Exhibit 7 Case View

“Hire the Handicapped”—Vocational Rehabilitation for Disabled Persons.

Like World War I, World War II added thousands of disabled persons to the country’s population and fueled a desire to create opportunities so that they could become productive citizens. The motivation for the “Hire the Handicapped” campaigns of the post-war era was the desire to move disabled people off social welfare and charity and into paying jobs where they could care for themselves. An outgrowth of this push for economic independence was the desire of many disabled persons to achieve the same rights as the rest of society.

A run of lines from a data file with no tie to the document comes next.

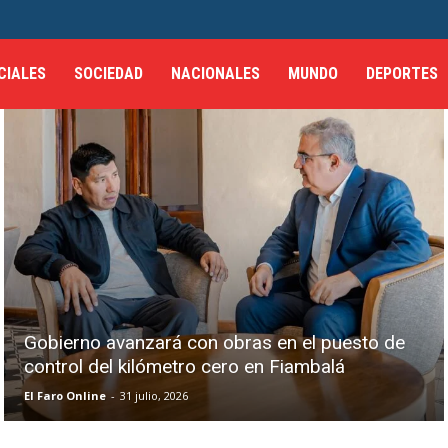
CIALES
SOCIEDAD
NACIONALES
MUNDO
DEPORTES
Gobierno avanzará con obras en el puesto de
control del kilómetro cero en Fiambalá
El Faro Online
-
31 julio, 2026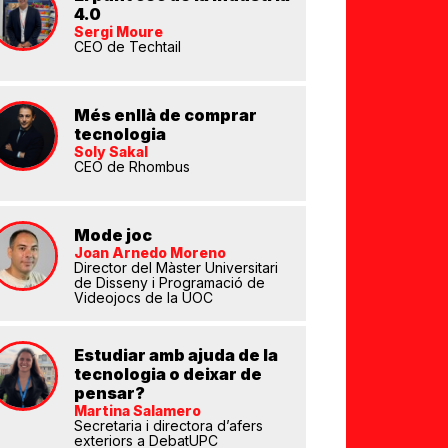
4.0
Sergi Moure
CEO de Techtail
Més enllà de comprar
tecnologia
Soly Sakal
CEO de Rhombus
Mode joc
Joan Arnedo Moreno
Director del Màster Universitari
de Disseny i Programació de
Videojocs de la UOC
Estudiar amb ajuda de la
tecnologia o deixar de
pensar?
Martina Salamero
Secretaria i directora d’afers
exteriors a DebatUPC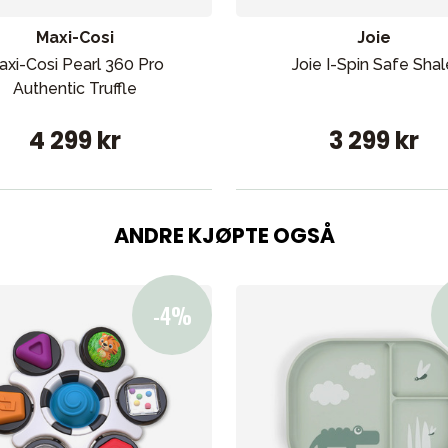
Maxi-Cosi
Joie
axi-Cosi Pearl 360 Pro
Joie I-Spin Safe Shal
Authentic Truffle
4 299 kr
3 299 kr
ANDRE KJØPTE OGSÅ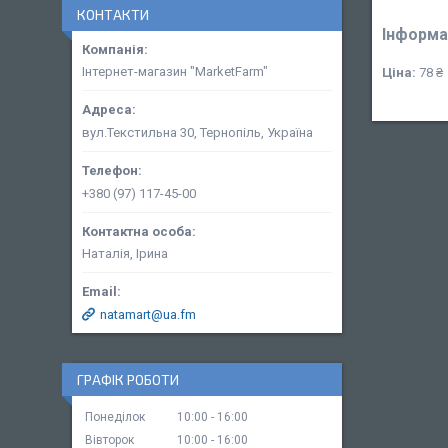
КОНТАКТИ
Інформа
Інтернет-магазин "MarketFarm"
Ціна:
78 ₴
вул.Текстильна 30, Тернопіль, Україна
+380 (97) 117-45-00
Наталія, Ірина
natamart@ua.fm
ГРАФІК РОБОТИ
Понеділок
10:00
16:00
Вівторок
10:00
16:00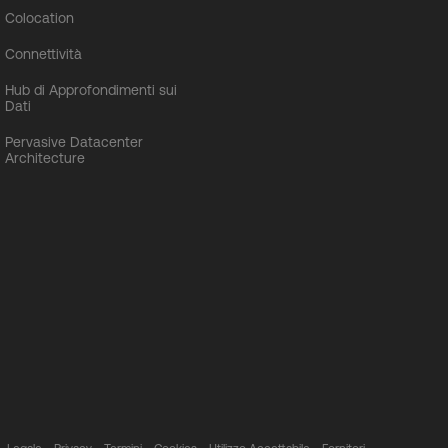
Colocation
Connettività
Hub di Approfondimenti sui
Dati
Pervasive Datacenter
Architecture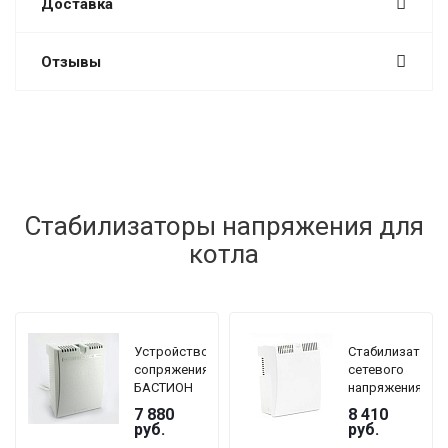
Доставка
Отзывы
Стабилизаторы напряжения для
котла
Устройство
Стабилизатор
сопряжения
сетевого
БАСТИОН
напряжения
TEPLOCOM
TEPLOCOM
7 880
8 410
GF
БАСТИОН
руб.
руб.
ST-1515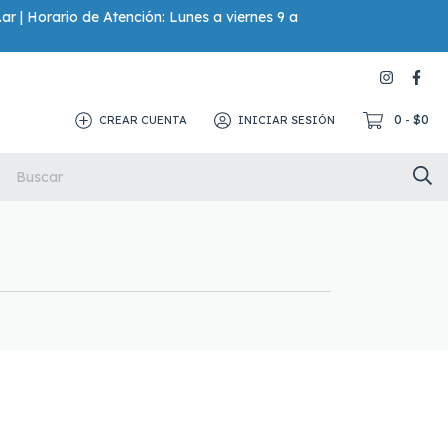
.ar
| Horario de Atención: Lunes a viernes 9 a
0
$0
CREAR CUENTA
INICIAR SESIÓN
-
a Para Baño
Repelentes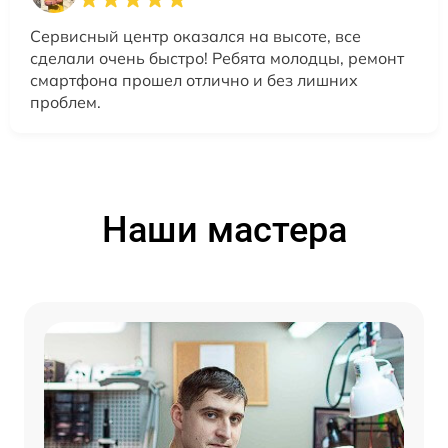
Сервисный центр оказался на высоте, все
сделали очень быстро! Ребята молодцы, ремонт
смартфона прошел отлично и без лишних
проблем.
Наши мастера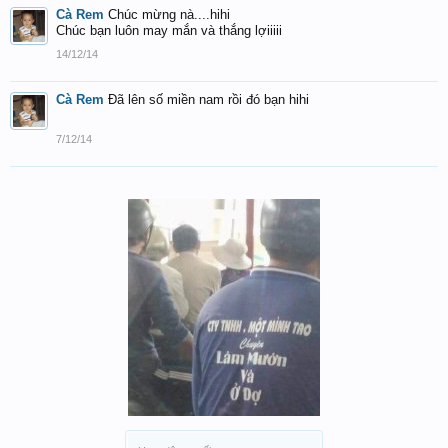
Cà Rem
Chúc mừng nà....hihi
Chúc bạn luôn may mắn và thắng lợiiiii
14/12/14
Cà Rem
Đã lên số miền nam rồi đó bạn hihi
7/12/14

The vocational rehabilitation efforts of the post-war years helped to fuel what would become the disability rights movement of the 1970s and 1980s.

Even before World War II, the federal government pushed for employment opportunities for the disabled, particularly veterans. A National Conference on the Employment of the Handicapped in 1941 presented positive reasons for employers to hire disabled workers. But most employers continued to resist hiring disabled people because of deeply rooted prejudice against them. The labor shortage during World War II temporarily improved the employment outlook for disabled workers, as men judged by the military as “unfit” to serve were hired by war industries.

With huge numbers of returning veterans permanently scarred by the war, in 1943 Congress passed the LaFollette-Barden Act which created advanced rehabilitation services and provided some federal funds to the states. After the war, rehabilitation of the disabled became the interest of the highest level of government with the creation in 1947 of the President’s Committee on the Employment of the Handicapped. The Korean War led to further expansion of vocational rehabilitation and increased the amount of federal money to 75 percent of the cost of rehabilitation.

In Toledo in 1948, a study by a UT graduate student estimated the number of disabled in northwest Ohio to be between 38,000 and 75,000. Some 12 percent of all those seeking employment across Ohio were disabled. But of these, statistics showed only 4 percent were referred to employers, and only 1.7 percent were hired. Most of those placed were veterans. Persons with epilepsy and blindness had the most difficulty finding employment, and those with orthopedic disabilities had the easiest. A 1962 study surveyed the disabled to determine their success in finding employment, and concluded that physical independence, parental care, academic and occupational training, and understanding on the part of employers were key to the quality of life for disabled people in Toledo.

Among those who employed the disabled was Goodwill Industries, which was started in Toledo in 1933 by Rev. Charles W. Graham of the Central Methodist Church. Goodwill’s services were divided into two parts: vocational rehabilitation and industrial contracting. The retail sales division refurbished donated items that were sold to the public. In 1950, Goodwill of Toledo launched its industrial contract services division to provide jobs and training opportunities by subcontracting with businesses, and added several other specific vocational training programs in the 1960s. Other Toledo charitable organizations that worked to employ the disabled included the Salvation Army, St. Vincent de Paul Society, the Volunteers of America, and the Conlon Center.